TASK DESCRIPTION: Put every line of text from the entries below into a JSON list of strings, one string per line, and leave out any blank lines.
Top of GIVEN DATA
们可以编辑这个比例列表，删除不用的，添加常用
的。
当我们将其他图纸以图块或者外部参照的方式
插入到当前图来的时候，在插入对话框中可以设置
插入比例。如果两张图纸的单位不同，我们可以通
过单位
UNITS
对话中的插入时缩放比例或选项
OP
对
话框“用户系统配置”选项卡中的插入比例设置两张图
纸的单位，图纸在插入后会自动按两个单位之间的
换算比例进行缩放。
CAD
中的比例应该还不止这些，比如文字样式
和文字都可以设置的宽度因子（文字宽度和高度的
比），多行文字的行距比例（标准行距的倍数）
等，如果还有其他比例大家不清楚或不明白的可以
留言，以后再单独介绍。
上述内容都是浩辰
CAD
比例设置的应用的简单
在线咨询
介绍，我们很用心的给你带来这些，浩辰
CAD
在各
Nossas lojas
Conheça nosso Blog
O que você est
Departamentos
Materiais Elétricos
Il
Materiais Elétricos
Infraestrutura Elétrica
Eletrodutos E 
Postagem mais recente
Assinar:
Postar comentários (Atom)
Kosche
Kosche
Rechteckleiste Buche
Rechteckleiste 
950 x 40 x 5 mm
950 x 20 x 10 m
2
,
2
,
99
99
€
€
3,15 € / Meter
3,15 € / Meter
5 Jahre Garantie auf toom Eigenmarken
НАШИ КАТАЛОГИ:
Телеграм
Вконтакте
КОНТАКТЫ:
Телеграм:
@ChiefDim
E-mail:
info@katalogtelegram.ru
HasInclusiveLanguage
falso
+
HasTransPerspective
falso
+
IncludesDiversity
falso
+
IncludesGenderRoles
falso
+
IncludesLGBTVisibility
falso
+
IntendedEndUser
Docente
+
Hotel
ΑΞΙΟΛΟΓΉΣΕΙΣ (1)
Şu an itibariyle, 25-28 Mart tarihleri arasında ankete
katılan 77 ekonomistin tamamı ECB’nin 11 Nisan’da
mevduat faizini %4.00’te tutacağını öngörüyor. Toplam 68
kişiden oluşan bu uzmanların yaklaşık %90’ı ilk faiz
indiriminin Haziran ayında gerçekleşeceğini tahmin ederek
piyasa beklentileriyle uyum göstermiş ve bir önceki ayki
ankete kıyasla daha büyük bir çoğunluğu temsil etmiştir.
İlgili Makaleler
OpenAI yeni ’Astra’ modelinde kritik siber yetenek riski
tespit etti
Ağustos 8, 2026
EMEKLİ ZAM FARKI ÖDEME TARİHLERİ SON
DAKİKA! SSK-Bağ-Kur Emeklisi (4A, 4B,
Bottom of GIVEN DATA
EXERCISE RESULT:
[
  "们可以编辑这个比例列表，删除不用的，添加常用",
  "的。",
  "当我们将其他图纸以图块或者外部参照的方式",
  "插入到当前图来的时候，在插入对话框中可以设置",
  "插入比例。如果两张图纸的单位不同，我们可以通",
  "过单位",
  "UNITS",
  "对话中的插入时缩放比例或选项",
  "OP",
  "对",
  "话框“用户系统配置”选项卡中的插入比例设置两张图",
  "纸的单位，图纸在插入后会自动按两个单位之间的",
  "换算比例进行缩放。",
  "CAD",
  "中的比例应该还不止这些，比如文字样式",
  "和文字都可以设置的宽度因子（文字宽度和高度的",
  "比），多行文字的行距比例（标准行距的倍数）",
  "等，如果还有其他比例大家不清楚或不明白的可以",
  "留言，以后再单独介绍。",
  "上述内容都是浩辰",
  "CAD",
  "比例设置的应用的简单",
  "在线咨询",
  "介绍，我们很用心的给你带来这些，浩辰",
  "CAD",
  "在各",
  "Nossas lojas",
  "Conheça nosso Blog",
  "O que você est",
  "Departamentos",
  "Materiais Elétricos",
  "Il",
  "Materiais Elétricos",
  "Infraestrutura Elétrica",
  "Eletrodutos E ",
  "Postagem mais recente",
  "Assinar:",
  "Postar comentários (Atom)",
  "Kosche",
  "Kosche",
  "Rechteckleiste Buche",
  "Rechteckleiste ",
  "950 x 40 x 5 mm",
  "950 x 20 x 10 m",
  "2",
  ",",
  "2",
  ",",
  "99",
  "99",
  "€",
  "€",
  "3,15 € / Meter",
  "3,15 € / Meter",
  "5 Jahre Garantie auf toom Eigenmarken",
  "НАШИ КАТАЛОГИ:",
  "Телеграм",
  "Вконтакте",
  "КОНТАКТЫ:",
  "Телеграм:",
  "@ChiefDim",
  "E-mail:",
  "info@katalogtelegram.ru",
  "HasInclusiveLanguage",
  "falso",
  "+",
  "HasTransPerspective",
  "falso",
  "+",
  "IncludesDiversity",
  "falso",
  "+",
  "IncludesGenderRoles",
  "falso",
  "+",
  "IncludesLGBTVisibility",
  "falso",
  "+",
  "IntendedEndUser",
  "Docente",
  "+",
  "Hotel",
  "ΑΞΙΟΛΟΓΉΣΕΙΣ (1)",
  "Şu an itibariyle, 25-28 Mart tarihleri arasında ankete",
  "katılan 77 ekonomistin tamamı ECB’nin 11 Nisan’da",
  "mevduat faizini %4.00’te tutacağını öngörüyor. Toplam 68",
  "kişiden oluşan bu uzmanların yaklaşık %90’ı ilk faiz",
  "indiriminin Haziran ayında gerçekleşeceğini tahmin ederek",
  "piyasa beklentileriyle uyum göstermiş ve bir önceki ayki",
  "ankete kıyasla daha büyük bir çoğunluğu temsil etmiştir.",
  "İlgili Makaleler",
  "OpenAI yeni ’Astra’ modelinde kritik siber yetenek riski",
  "tespit etti",
  "Ağustos 8, 2026",
  "EMEKLİ ZAM FARKI ÖDEME TARİHLERİ SON",
  "DAKİKA! SSK-Bağ-Kur Emeklisi (4A, 4B,"
]